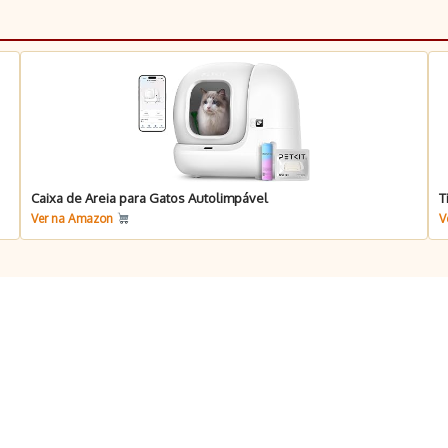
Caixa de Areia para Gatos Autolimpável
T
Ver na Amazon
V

-=-=-

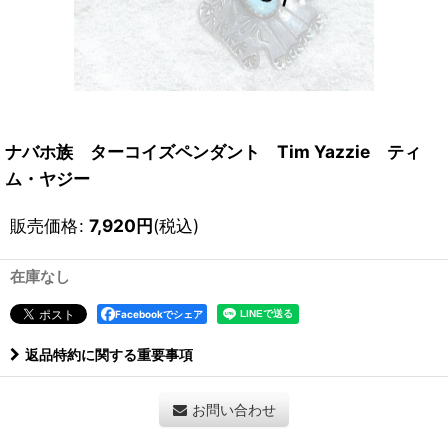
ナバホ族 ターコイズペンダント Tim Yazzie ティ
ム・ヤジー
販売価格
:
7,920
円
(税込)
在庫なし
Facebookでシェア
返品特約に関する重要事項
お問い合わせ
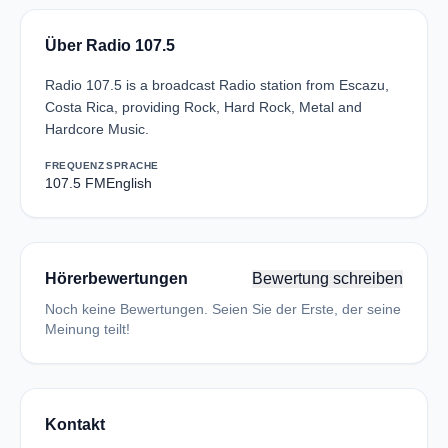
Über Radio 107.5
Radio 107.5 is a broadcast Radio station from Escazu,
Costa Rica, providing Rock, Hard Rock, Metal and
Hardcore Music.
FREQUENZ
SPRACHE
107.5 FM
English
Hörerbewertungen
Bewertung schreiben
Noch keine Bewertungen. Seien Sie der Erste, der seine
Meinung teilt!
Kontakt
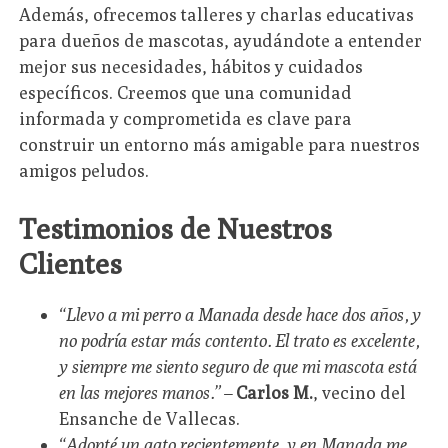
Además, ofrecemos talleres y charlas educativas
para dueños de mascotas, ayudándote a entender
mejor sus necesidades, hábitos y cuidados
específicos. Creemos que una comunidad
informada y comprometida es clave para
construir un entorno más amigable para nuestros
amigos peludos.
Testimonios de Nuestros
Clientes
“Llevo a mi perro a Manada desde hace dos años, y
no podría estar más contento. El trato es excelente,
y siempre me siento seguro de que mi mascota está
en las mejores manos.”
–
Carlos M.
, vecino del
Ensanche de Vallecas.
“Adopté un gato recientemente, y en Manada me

-=-=-

DIRECTIONS FOR THIS TASK:
Set down, unchanged, every line from the line with "ナバホ族 ターコイズペンダント Tim Yazzie ティ" up to and including the line with "en Manada me". Leave the pictures out.

OUTPUT OF THE EXERCISE:
ナバホ族 ターコイズペンダント Tim Yazzie ティ
ム・ヤジー
販売価格
:
7,920
円
(税込)
在庫なし
Facebookでシェア
返品特約に関する重要事項
お問い合わせ
Über Radio 107.5
Radio 107.5 is a broadcast Radio station from Escazu,
Costa Rica, providing Rock, Hard Rock, Metal and
Hardcore Music.
FREQUENZ
SPRACHE
107.5 FM
English
Hörerbewertungen
Bewertung schreiben
Noch keine Bewertungen. Seien Sie der Erste, der seine
Meinung teilt!
Kontakt
Además, ofrecemos talleres y charlas educativas
para dueños de mascotas, ayudándote a entender
mejor sus necesidades, hábitos y cuidados
específicos. Creemos que una comunidad
informada y comprometida es clave para
construir un entorno más amigable para nuestros
amigos peludos.
Testimonios de Nuestros
Clientes
“Llevo a mi perro a Manada desde hace dos años, y
no podría estar más contento. El trato es excelente,
y siempre me siento seguro de que mi mascota está
en las mejores manos.”
–
Carlos M.
, vecino del
Ensanche de Vallecas.
“Adopté un gato recientemente, y en Manada me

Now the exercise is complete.